Neste estudo de caso podemos comprovar pela análise da escala de RESVECH 2.0 aplicada em cinco momentos que a ferida evoluiu favoravelmente. Destaca-se, ainda, que os sinais de infeção reduzem significativamente em 15 dias. Verifica-se a cicatrização total da FC do Membro inferior aos 58 dias com a diminuição do score da escala de REVESCH 2.0 de 26 para 2 (gráfico 1).
Aplicamos a escala EQ-5D-5L com o intuito de avaliar a QV sentida pela doente com uma FC com vasculite.

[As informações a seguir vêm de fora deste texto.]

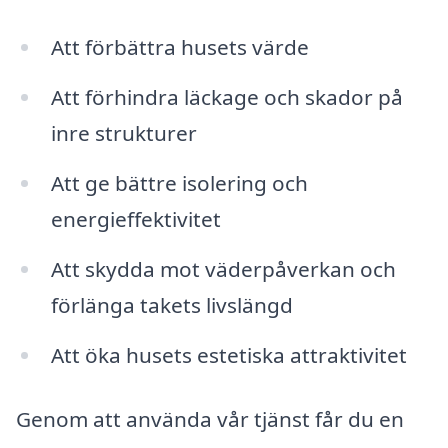
Att förbättra husets värde
Att förhindra läckage och skador på
inre strukturer
Att ge bättre isolering och
energieffektivitet
Att skydda mot väderpåverkan och
förlänga takets livslängd
Att öka husets estetiska attraktivitet
Genom att använda vår tjänst får du en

Se analisarmos os resultados obtidos com a aplicação da referida escala podemos observar que existiu uma melhoria da QV em geral sobretudo pela diminuição da dor. Verificamos ainda, com a aplicação da matriz cicatrizante micro aderente impregnada com prata e da matriz cicatrizante TLC-NOSF, que a doente refere essencialmente diminuição da dor, conseguindo iniciar as atividades habituais como andar, tomar banho, ler, fazer renda e ver TV. Assim, pela análise dessa escala ainda verificamos que é demostrada a melhoria da QV em Geral sobretudo na dimensão Dor e Mal-estar pois o score da escala EQ-5D-5L diminui de 18 para 5 (figura 2).
Conclusão
Concluímos que uma FC com uma área de 20 cm, cicatrizou completamente ao fim de 58 dias e a doente permaneceu sem dores durante todo o tratamento, o que lhe permitiu um aumento significativo da QV em geral.
São necessários mais estudos, com mobilização de instrumentos de avaliação sensíveis e maior número de participantes para maior robustez dos resultados.